The posting of a catalog offering the supersecret National Security Agency’s hacking tools has been blamed on Russia by the Obama administration, but America’s most respected journalist covering the NSA beat writes that rather than a Russia hack, the raid on the NSA’s family jewels was more likely an inside job.
From James Bamford, writing for Reuters:
Like a bank robber’s tool kit for breaking into a vault, cyber exploitation tools, with codenames like EPICBANANA and BUZZDIRECTION, are designed to break into computer systems and networks. Just as the bank robber hopes to find a crack in the vault that has never been discovered, hackers search for digital cracks, or “exploits,” in computer programs like Windows.
The most valuable are “zero day” exploits, meaning there have been zero days since Windows has discovered the “crack” in their programs. Through this crack, the hacker would be able to get into a system and exploit it, by stealing information, until the breach is eventually discovered and patched. According to the former NSA officials who viewed the Shadow Broker files, they contained a number of exploits, including zero-day exploits that the NSA often pays thousands of dollars for to private hacking groups.
The reasons given for laying the blame on Russia appear less convincing, however. “This is probably some Russian mind game, down to the bogus accent,” James A. Lewis, a computer expert at the Center for Strategic and International Studies, a Washington think tank, told the New York Times. Why the Russians would engage in such a mind game, he never explained.

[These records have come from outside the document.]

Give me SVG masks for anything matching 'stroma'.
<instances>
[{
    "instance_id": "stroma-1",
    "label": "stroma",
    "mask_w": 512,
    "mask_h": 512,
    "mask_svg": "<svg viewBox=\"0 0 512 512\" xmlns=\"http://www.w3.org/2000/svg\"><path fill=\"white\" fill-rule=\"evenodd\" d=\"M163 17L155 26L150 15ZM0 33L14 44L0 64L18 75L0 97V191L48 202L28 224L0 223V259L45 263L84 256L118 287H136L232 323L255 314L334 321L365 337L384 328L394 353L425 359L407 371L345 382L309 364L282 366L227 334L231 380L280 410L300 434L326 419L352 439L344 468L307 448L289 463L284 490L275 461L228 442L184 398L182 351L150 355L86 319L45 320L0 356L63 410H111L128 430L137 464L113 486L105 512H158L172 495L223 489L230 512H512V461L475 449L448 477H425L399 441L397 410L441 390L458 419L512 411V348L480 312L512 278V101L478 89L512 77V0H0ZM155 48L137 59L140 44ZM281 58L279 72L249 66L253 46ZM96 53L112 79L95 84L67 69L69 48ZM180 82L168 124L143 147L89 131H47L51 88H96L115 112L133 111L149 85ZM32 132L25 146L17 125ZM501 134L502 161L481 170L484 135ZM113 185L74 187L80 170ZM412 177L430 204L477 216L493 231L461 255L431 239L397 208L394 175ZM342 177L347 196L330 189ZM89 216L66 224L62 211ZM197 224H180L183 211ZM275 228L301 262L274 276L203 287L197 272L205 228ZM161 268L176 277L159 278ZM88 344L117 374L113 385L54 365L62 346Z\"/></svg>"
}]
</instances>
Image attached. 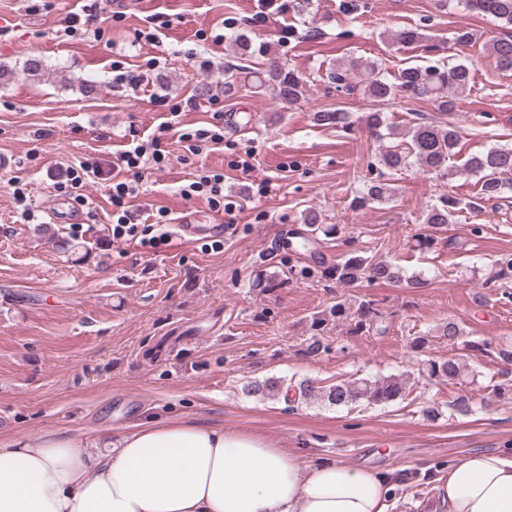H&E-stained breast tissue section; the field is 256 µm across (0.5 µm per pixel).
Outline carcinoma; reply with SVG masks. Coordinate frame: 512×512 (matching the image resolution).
Instances as JSON below:
<instances>
[{
  "label": "carcinoma",
  "instance_id": "cac0c4a2",
  "mask_svg": "<svg viewBox=\"0 0 512 512\" xmlns=\"http://www.w3.org/2000/svg\"><path fill=\"white\" fill-rule=\"evenodd\" d=\"M441 5L462 6L482 14L493 16L507 25H512V0H439ZM230 37L244 53L259 54L267 57L266 68L253 72L257 87H270L278 98L288 104L296 102L300 96L304 80L295 71L280 64L274 56H267V50L260 45L252 48L250 40L244 34L235 31V22L227 24ZM453 45L464 51L475 44L472 31L461 27L453 32ZM486 51L494 60L495 67L503 72L512 71V35L494 37L484 43ZM330 79L344 85L346 90L357 92L371 103V110L364 113L359 121L373 131L377 137H383L381 130L389 128L385 112L381 106L400 95L418 99H428L443 115H451L456 108L458 95L471 85L474 75L470 65L461 61L452 65L435 64L429 66L406 65L391 74L382 64L370 58L352 57L336 62ZM315 124L347 132L354 127L352 113L342 108L324 109L313 116ZM460 142L458 127L451 121H419L409 127L408 136L401 141L390 140L381 145L377 162L369 165V180L363 185L351 201L352 208H363L371 203H383L389 200L390 182L393 176L413 167L429 172H437L450 180L463 175H477L480 189L474 200H464L453 194L440 196L424 216L426 227L414 234L416 247L421 251L436 248L438 239L432 230L445 228L452 223L454 216L464 209L478 210L485 201L501 197L505 190H512L507 177L512 174V146H496L484 152L470 156L461 165L451 164L457 155ZM302 223L305 228L289 233L288 248L309 255V259L293 274L303 280L316 278L331 281L345 288L355 286L360 279L372 281H398L399 268L391 261L375 254L367 255L360 250H351L341 259L325 264L317 259L321 237H330L338 233V225L319 223V214L314 209L304 211ZM512 277V253L499 255L492 264L485 285L490 287L496 282ZM330 315L336 322L349 327L350 334L361 335L373 329L382 321V312L375 301L362 300L357 308L345 302H338L330 309ZM328 322L316 317L312 323L314 336L305 341L303 355L317 356L327 350L320 339L327 331ZM461 332L457 324L450 320L443 324L437 338L455 346ZM419 375L432 381L446 382L461 387L475 382V374L462 358L429 357L421 361ZM245 392L262 399L286 395L285 403L303 404L314 401H326L335 406H347L358 402L382 404L409 395L407 378L404 375H389L371 381L365 378L338 380L322 386L308 380L269 378L253 381L245 387ZM490 397L500 402L512 400V373L504 370L501 380L492 385Z\"/></svg>",
  "mask_w": 512,
  "mask_h": 512
}]
</instances>
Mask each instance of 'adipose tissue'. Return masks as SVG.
Instances as JSON below:
<instances>
[{
    "label": "adipose tissue",
    "instance_id": "adipose-tissue-1",
    "mask_svg": "<svg viewBox=\"0 0 512 512\" xmlns=\"http://www.w3.org/2000/svg\"><path fill=\"white\" fill-rule=\"evenodd\" d=\"M388 472L186 422L0 438V512H391ZM426 512H512V454L473 452Z\"/></svg>",
    "mask_w": 512,
    "mask_h": 512
}]
</instances>
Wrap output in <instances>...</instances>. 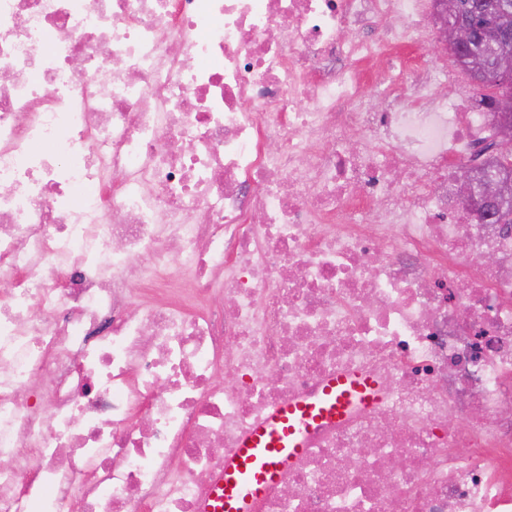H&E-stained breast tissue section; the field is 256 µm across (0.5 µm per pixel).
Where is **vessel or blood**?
<instances>
[{
  "mask_svg": "<svg viewBox=\"0 0 512 512\" xmlns=\"http://www.w3.org/2000/svg\"><path fill=\"white\" fill-rule=\"evenodd\" d=\"M379 396L376 379L354 372L330 378L317 391L278 408L243 436L205 512H252L255 501L301 456L308 429L340 421L353 406Z\"/></svg>",
  "mask_w": 512,
  "mask_h": 512,
  "instance_id": "vessel-or-blood-1",
  "label": "vessel or blood"
}]
</instances>
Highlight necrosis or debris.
<instances>
[{"label": "necrosis or debris", "instance_id": "4bbe7bcc", "mask_svg": "<svg viewBox=\"0 0 512 512\" xmlns=\"http://www.w3.org/2000/svg\"><path fill=\"white\" fill-rule=\"evenodd\" d=\"M442 2L0 0V512H201L355 370L252 512H512V225L459 187L498 104L396 60ZM379 396L376 379L354 372L330 378L317 391L278 408L243 436L204 512H251L301 456L308 429L340 421L354 405H369Z\"/></svg>", "mask_w": 512, "mask_h": 512}]
</instances>
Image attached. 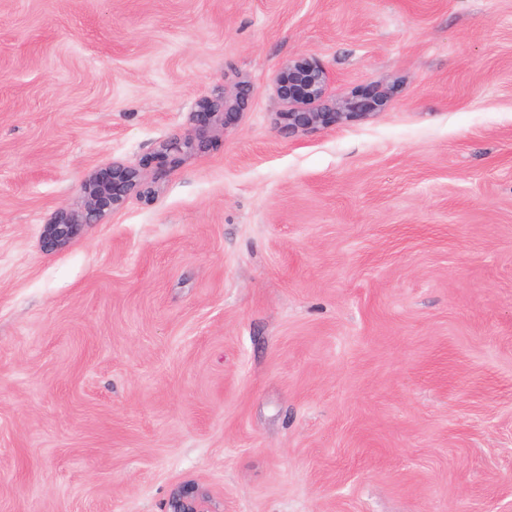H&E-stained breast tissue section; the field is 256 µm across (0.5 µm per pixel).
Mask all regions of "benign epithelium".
<instances>
[{"mask_svg":"<svg viewBox=\"0 0 512 512\" xmlns=\"http://www.w3.org/2000/svg\"><path fill=\"white\" fill-rule=\"evenodd\" d=\"M327 83V72L316 58L299 55L285 62L275 77L276 93L289 106L288 111L278 113L280 128L294 134L361 120L375 114L389 99L384 89L372 94L355 93L329 105L324 103ZM248 92L247 85L239 83L221 103L201 101L198 116L204 121L203 128L194 137L162 143L158 150L161 161L176 164L182 155L201 146L209 130L224 127L227 119L242 109ZM144 193L145 176L137 168L114 163L89 173L80 207L60 208L43 225L44 245L50 249L67 246L84 226L97 223L129 196ZM167 512H211L209 497L195 484H182L172 491Z\"/></svg>","mask_w":512,"mask_h":512,"instance_id":"7a95c632","label":"benign epithelium"}]
</instances>
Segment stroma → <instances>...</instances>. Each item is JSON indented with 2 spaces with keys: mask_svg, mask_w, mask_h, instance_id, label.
<instances>
[{
  "mask_svg": "<svg viewBox=\"0 0 512 512\" xmlns=\"http://www.w3.org/2000/svg\"><path fill=\"white\" fill-rule=\"evenodd\" d=\"M303 54L327 99L394 93L286 134ZM115 162L151 200L45 250ZM186 481L214 512H512V0H0V512ZM249 89L244 82L235 86L234 91L224 96L222 103L209 100H202L199 103L197 118L201 117L204 121L202 129L195 137H187L183 140L163 142L158 150L160 162H169L176 164L181 160L182 155L190 152L196 146H202L210 129L224 128L227 119L239 112L245 104Z\"/></svg>",
  "mask_w": 512,
  "mask_h": 512,
  "instance_id": "obj_1",
  "label": "stroma"
}]
</instances>
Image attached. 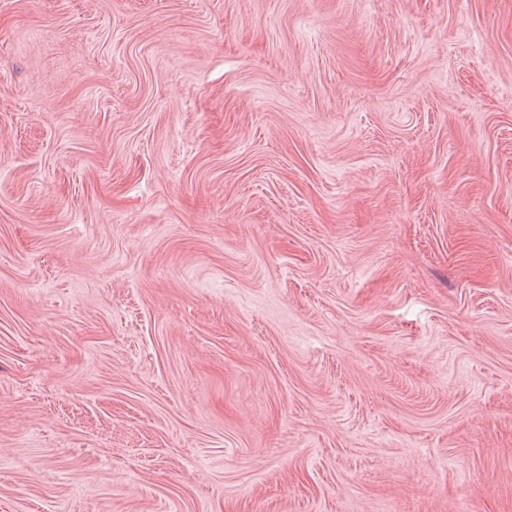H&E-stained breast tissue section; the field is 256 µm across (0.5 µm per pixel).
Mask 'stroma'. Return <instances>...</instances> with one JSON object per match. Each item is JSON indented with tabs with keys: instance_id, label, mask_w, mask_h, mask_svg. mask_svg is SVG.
<instances>
[{
	"instance_id": "obj_1",
	"label": "stroma",
	"mask_w": 512,
	"mask_h": 512,
	"mask_svg": "<svg viewBox=\"0 0 512 512\" xmlns=\"http://www.w3.org/2000/svg\"><path fill=\"white\" fill-rule=\"evenodd\" d=\"M0 512H512V0H0Z\"/></svg>"
}]
</instances>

Rather than the NSA hacking tools being snatched as a result of a sophisticated cyber operation by Russia or some other nation, it seems more likely that an employee stole them. Experts who have analyzed the files suspect that they date to October 2013, five months after Edward Snowden left his contractor position with the NSA and fled to Hong Kong carrying flash drives containing hundreds of thousands of pages of NSA documents.
So, if Snowden could not have stolen the hacking tools, there are indications that after he departed in May 2013, someone else did, possibly someone assigned to the agency’s highly sensitive Tailored Access Operations.
[W]e now have entered a period many have warned about, when NSA’s cyber weapons could be stolen like loose nukes and used against us. It opens the door to criminal hackers, cyber anarchists and hostile foreign governments that can use the tools to gain access to thousands of computers in order to steal data, plant malware and cause chaos.
It’s one more reason why NSA may prove to be one of Washington’s greatest liabilities rather than assets.